Wobei das südamerikanische Kino häufig, was den Zeitbegriff betrifft, von der Tradition der Telenovelas geprägt scheint. Etwas fehlt hier im Film von Laura Citarella gänzlich, was oft ein Thema ist in lateinamerikanischen Filmen, das Thema Herrschaft und Dienerschaft, der Klassenunterschied. Hier sucht erst – im ersten Teil – ein Mann eine Frau, dann sucht eine Frau – in diesem zweiten Teil – etwas, was genau, dürfte offen bleiben. Sie ist hinter Juliana her, pirscht sich in ihr Leben mit einer anderen Frau hinein. Auch diese zwei Frauen haben ein Geheimnis, hinter welches zu kommen nicht leicht ist, es hat mit Pflanzen zu tun und mit einem In-Vitro-Gewächshaus.

Vielleicht ist Film einfach ein Hohelied auf das Vorstadtleben.

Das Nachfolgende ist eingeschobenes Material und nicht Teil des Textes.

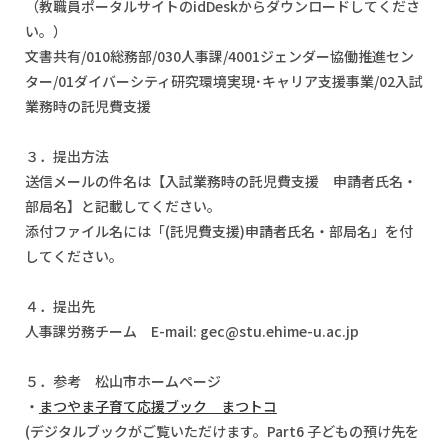
（教職員ポータルサイトのidDeskからダウンロードしてくださ
い。）
文書共有/010総務部/030人事課/4001ジェンダー協働推進セン
ター/01ダイバーシティ研究環境実現･キャリア支援事業/02入試
業務時の託児費支援
３．提出方法
送信メールの件名は【入試業務時の託児費支援 申請者氏名・
部局名】と記載してください。
添付ファイル名には「(託児費支援)申請者氏名・部局名」を付
してください。
４．提出先
人事課労務チーム E-mail: gec@stu.ehime-u.ac.jp
５．参考 松山市ホームページ
・
まつやま子育て応援ブック まつトコ
(デジタルブックがご覧いただけます。Part6 子どもの預け先を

Historisch-literarischer Hinweis:
„Ein Meer an Neugikeiten“
Nudistin Lady Godiva von Coventry. 11. Jahrhundert.
Nur Peeping Tom schaute und erblindete.

Lob der Kleinstadt: „Wenn man einmal hindurchspaziert, trifft man die Hälfte der Bewohner“ (was ist mit der anderen Hälfte?). Hier wird ständig jemand gesucht oder verfolgt. Ständig ist der Film hinter wem her.
Laura die Geschichtenerzählerin, sie hat den Kaiman gesehen, gehört.
Das Geheimnis des oberen Stockwerkes. Die zwei Frauen, Lisa, Romina.

Und hinter Trenque Lauquen beginnt die Pampa.